Kumar navigates the mists of contemporary deception with a penetrating intelligence and keen sense of paradox. A Time Outside This Time may pitch 'the truth of fiction' against the fictiveness of fake news, but it does so in the form of a novel all but indistinguishable from nonfiction.
Kumar doesn’t use a traditional plot structure; instead, he focuses on illuminating his protagonist’s internal conflicts as Satya grapples with fake news, prejudice, and the threats of a pervasive virus ... In this milieu, Satya must balance dark, despotic external pressures with experiences of love, memory, and family so that truth, a concept that seems to have lost so much value, becomes foundational once again in his art and life.
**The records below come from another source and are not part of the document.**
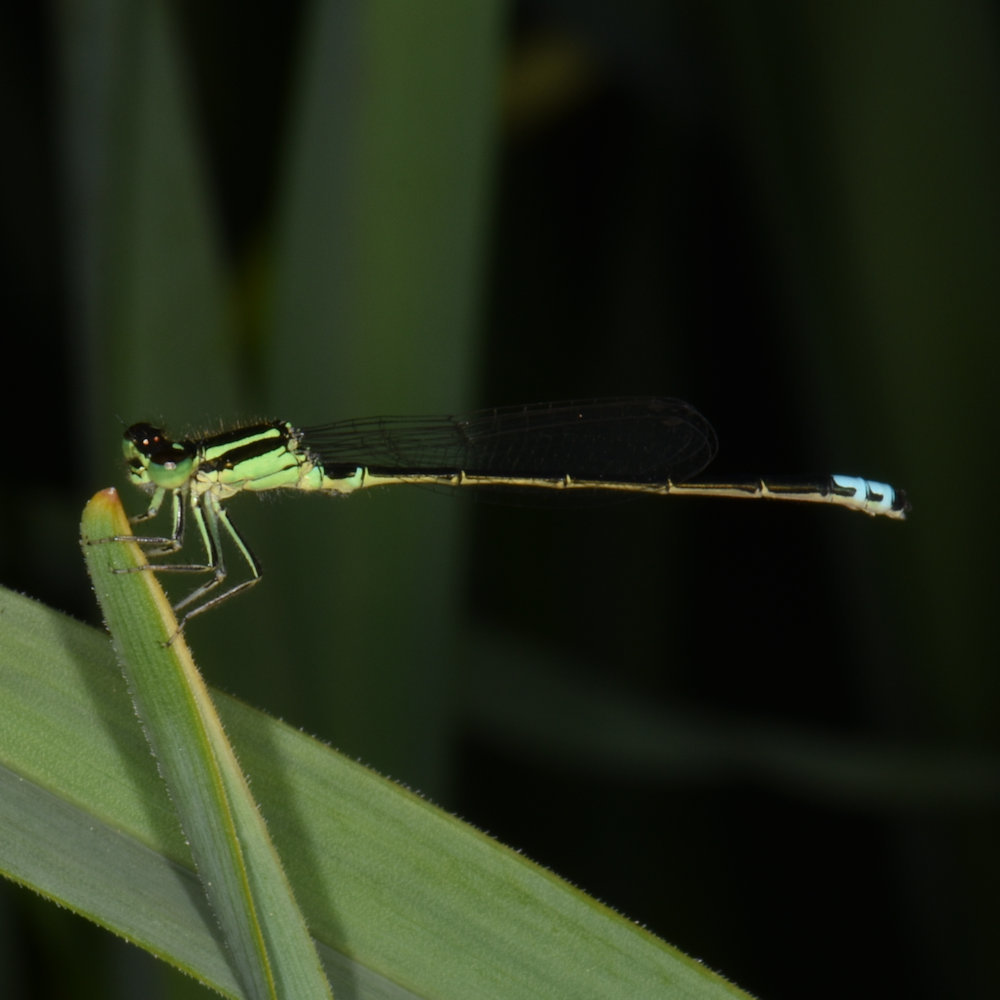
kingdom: Animalia
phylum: Arthropoda
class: Insecta
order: Odonata
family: Coenagrionidae
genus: Ischnura
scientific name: Ischnura verticalis
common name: Eastern forktail
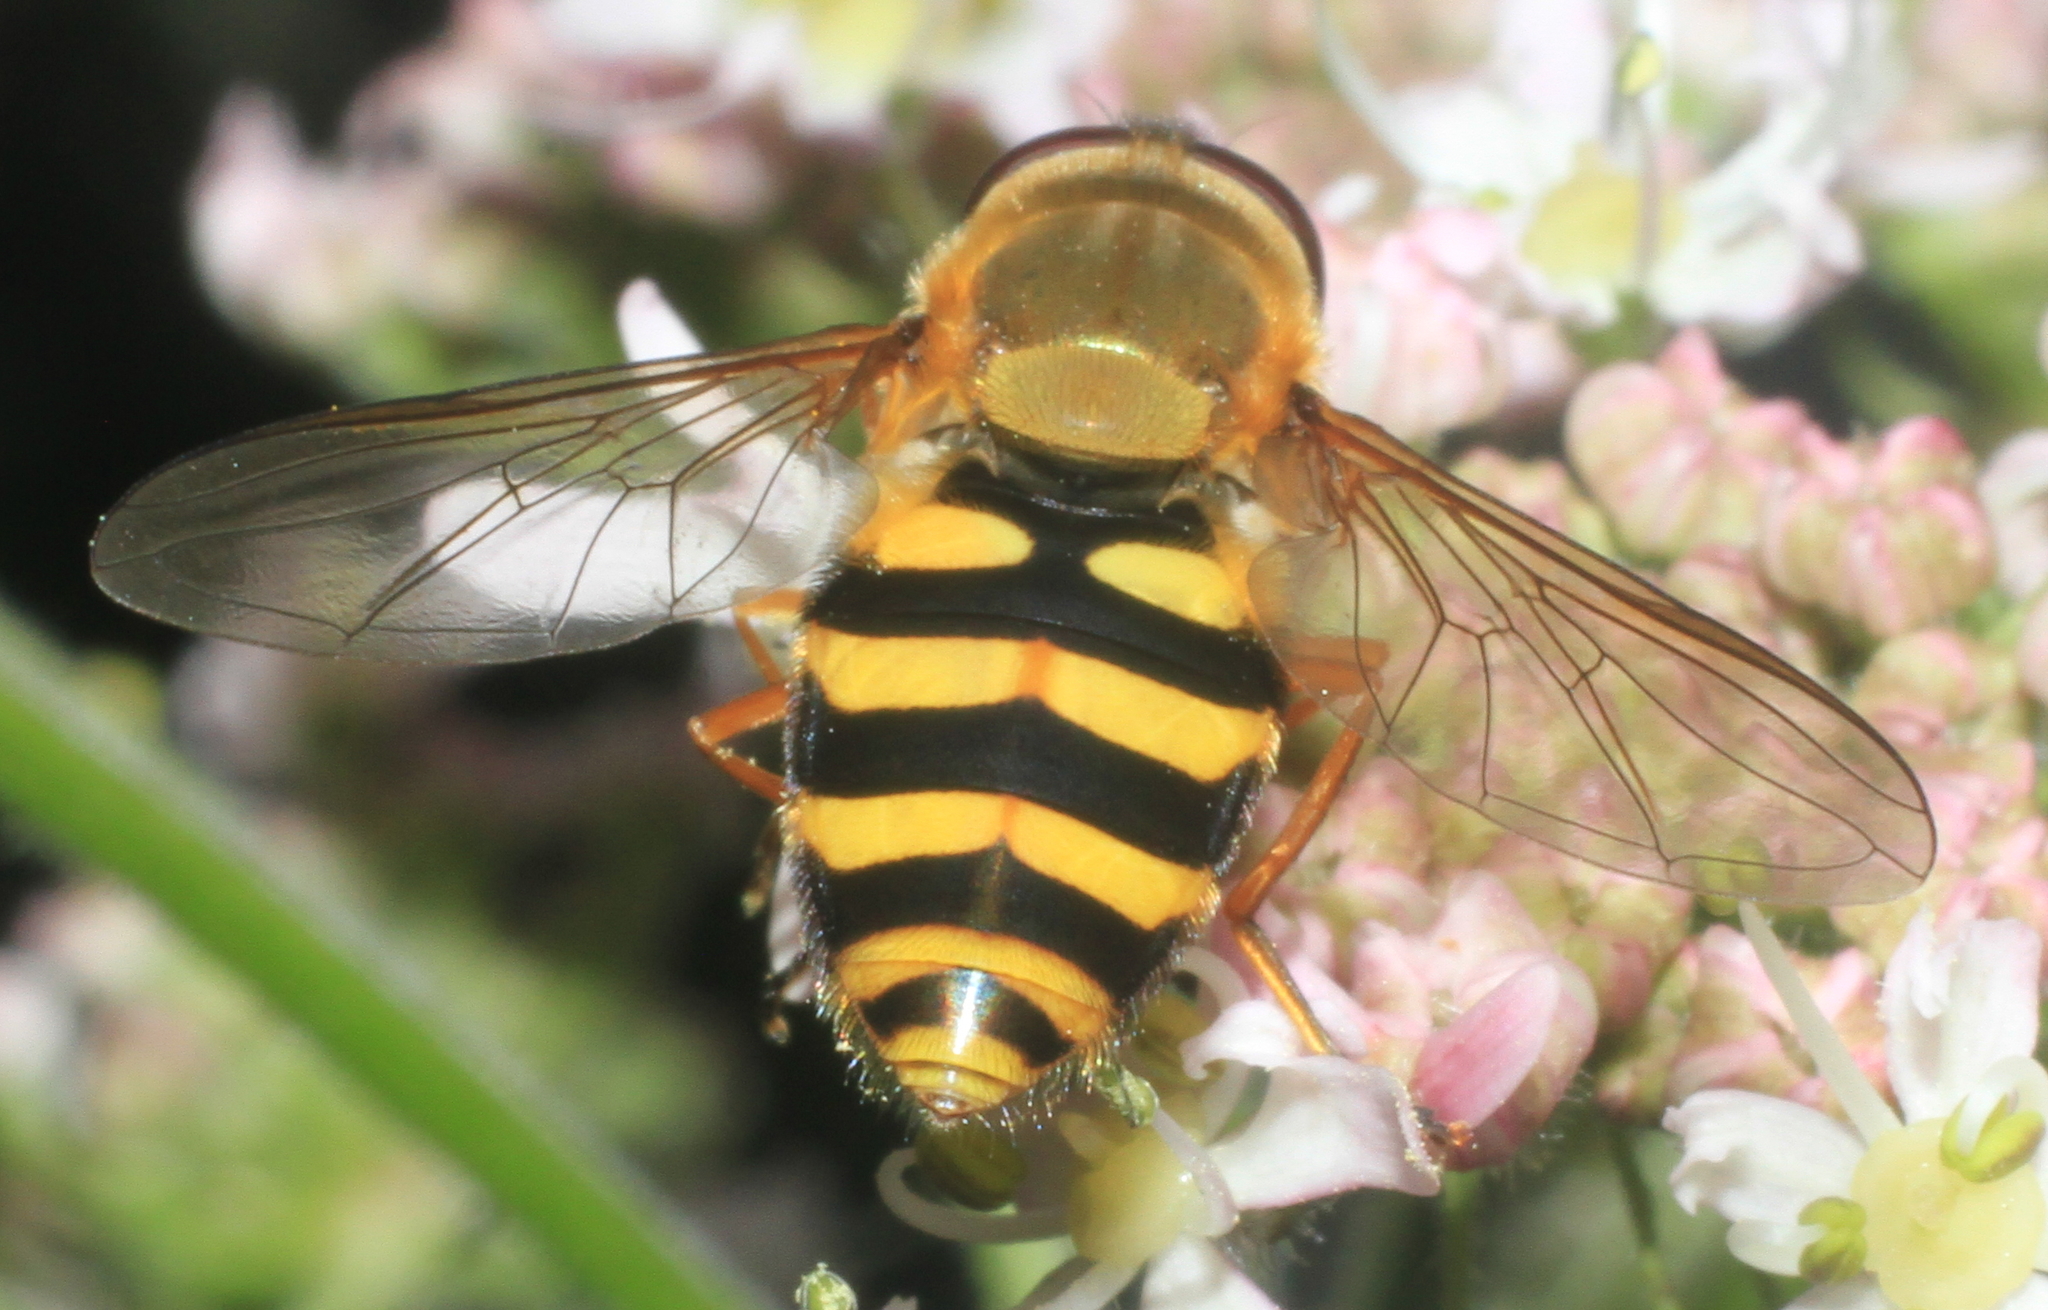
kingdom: Animalia
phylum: Arthropoda
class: Insecta
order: Diptera
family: Syrphidae
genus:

By engaging in an 'activism of the word', this erudite, original and ultimately unsatisfying book intends to pit the 'radical surprise of real life' against the 'lies of the rulers' ... We can be sure what this novel is trying to do, because it keeps telling us ... Satya/Kumar serves up a torrent of namechecks and information. A future reader would find in this book a kind of time capsule of the Trump years...everything is related in the bloodless prose of a Washington Post editorial ... 'Any good novel,' Satya reminds us, quoting the historian Timothy Snyder, 'enlivens our ability to think about ambiguous situations and judge the intentions of others.' But sincerely intending to dramatise ambiguous situations and the intention of others is not the same thing as doing it. In fiction, all the information in the world – whether true or false – is no substitute for the enlivening portrayal of character, relationship, interiority, et cetera.
Kumar delivers a mostly engaging polemic about the role of fiction in a post-truth world ... Scattered throughout are engaging summaries of psychological experiments—of varying validity—which are supplied to him by his wife, Vaani, a psychologist studying alpha male rhesus macaques. There are some moments of grandiosity...but it sizzles when it gets to Satya’s attempts to deploy, or resist, the 'seductive language' and 'hectic plots' of fiction amid pervasive mistruths. Overall, this experiment pays off.